Don’t Sweat the Blank Page
Sharing journal prompts with clients gives clients not only a way of starting but a way of continuing. Recently a client shared over our zoom call the front pages of her journal where she had recorded several writing prompts we had discussed over the course of the coaching. She explained how when she felt stuck, didn’t feel like she knew what she wanted to say or was having a hard time starting the prompts would be the motivation that would get her downloading her thoughts and feelings onto the page.
This technique of applying shorter timed journal prompts alleviates anxieties about journaling and breaks the practice of journaling down into bite size chunks that is both manageable and doable. Often when clients realise that journaling can be easily carried out in shorter chunks, they naturally find themselves writing and enjoying the journaling over longer periods of time often barely noticing the minutes that have clocked up and flown by.

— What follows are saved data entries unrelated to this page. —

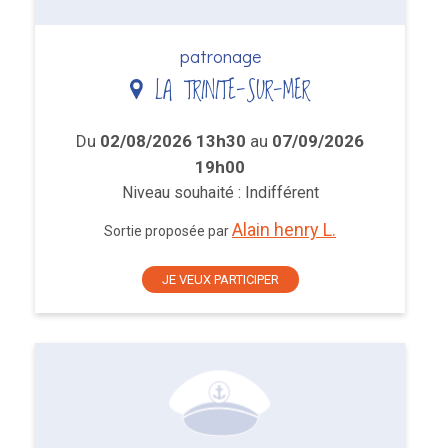
patronage
LA TRINITE-SUR-MER
Du
02/08/2026 13h30
au
07/09/2026
19h00
Niveau souhaité : Indifférent
Alain henry L.
Sortie proposée par
JE VEUX PARTICIPER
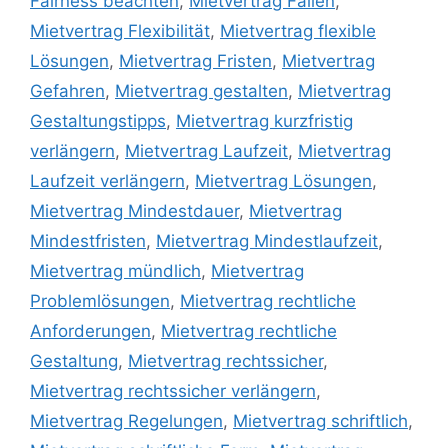
Fairness beachten
,
Mietvertrag Fallen
,
Mietvertrag Flexibilität
,
Mietvertrag flexible
Lösungen
,
Mietvertrag Fristen
,
Mietvertrag
Gefahren
,
Mietvertrag gestalten
,
Mietvertrag
Gestaltungstipps
,
Mietvertrag kurzfristig
verlängern
,
Mietvertrag Laufzeit
,
Mietvertrag
Laufzeit verlängern
,
Mietvertrag Lösungen
,
Mietvertrag Mindestdauer
,
Mietvertrag
Mindestfristen
,
Mietvertrag Mindestlaufzeit
,
Mietvertrag mündlich
,
Mietvertrag
Problemlösungen
,
Mietvertrag rechtliche
Anforderungen
,
Mietvertrag rechtliche
Gestaltung
,
Mietvertrag rechtssicher
,
Mietvertrag rechtssicher verlängern
,
Mietvertrag Regelungen
,
Mietvertrag schriftlich
,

These journal prompts will help you expand the territory and scope of your journal writing as we embark on the start of a brand-new year.

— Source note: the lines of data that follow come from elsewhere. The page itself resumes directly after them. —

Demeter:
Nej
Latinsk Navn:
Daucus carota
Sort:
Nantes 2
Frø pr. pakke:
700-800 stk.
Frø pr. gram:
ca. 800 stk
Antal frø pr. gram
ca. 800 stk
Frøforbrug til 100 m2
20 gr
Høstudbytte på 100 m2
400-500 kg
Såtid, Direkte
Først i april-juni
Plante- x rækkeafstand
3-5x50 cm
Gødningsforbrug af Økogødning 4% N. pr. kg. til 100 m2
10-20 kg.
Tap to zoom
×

Pandemic Journaling Prompts
- You’ll never have nothing to write about with this journal prompt. Every morning take a minute and look up at the sky. Set the timer for five minutes. Write about the colour and mood of the sky today? What shapes are the clouds? How does the sky reflect the colours or moods of your feelings or emotions right now/yesterday/this past week?
- When I think about Black Lives Matter I…
- When I think about COVID-19 I…
- When I think about the state of the economy in my part of the world, the UK as a country or the world I…
- I feel, I appreciate, I know, I realise…
- The thing I’m not writing or speaking about…
- Three good things that happened yesterday and why did they make me smile or feel good?
- The one thing I would most like to spend my time doing more of and why?
- What have been the uncomfortable themes of 2020? How did I address the discomfort and what more could I do in this area?
- What have I appreciated about 2020 and what have I learnt and valued?
- What activities or experiences do I know for sure brings me joy?
- How is it with me right now?
By Jackee Holder – Author, Leadership Coach and Coach Trainer
Jackee is the author of four non-fiction titles, 49 Ways to Write Yourself Well, Be Your Own Best Life Coach, Soul Purpose and a unique illustrated writing map, Writing with Fabulous Tree Writing Map: A Writing Map For Parks, Gardens and Other Green Spaces (2016) bringing together the restorative benefits of nature, eco-psychology, eco-geography and self-reflection through twelve tree inspired journal and creative writing prompts. She has published a collection of creative writing and journal writing e-books and creative resources which are available as free downloads on her website.
Jackee’s professional background is as a Leadership Coach and Coach Trainer. She works corporately, in the NHS with senior leaders and BAME nurses and midwives as well as the banking and financial services and voluntary sector organisations. This work is supported with a ground-breaking practice of facilitating creative writing workshops and online events for writers and creatives nationally and internationally.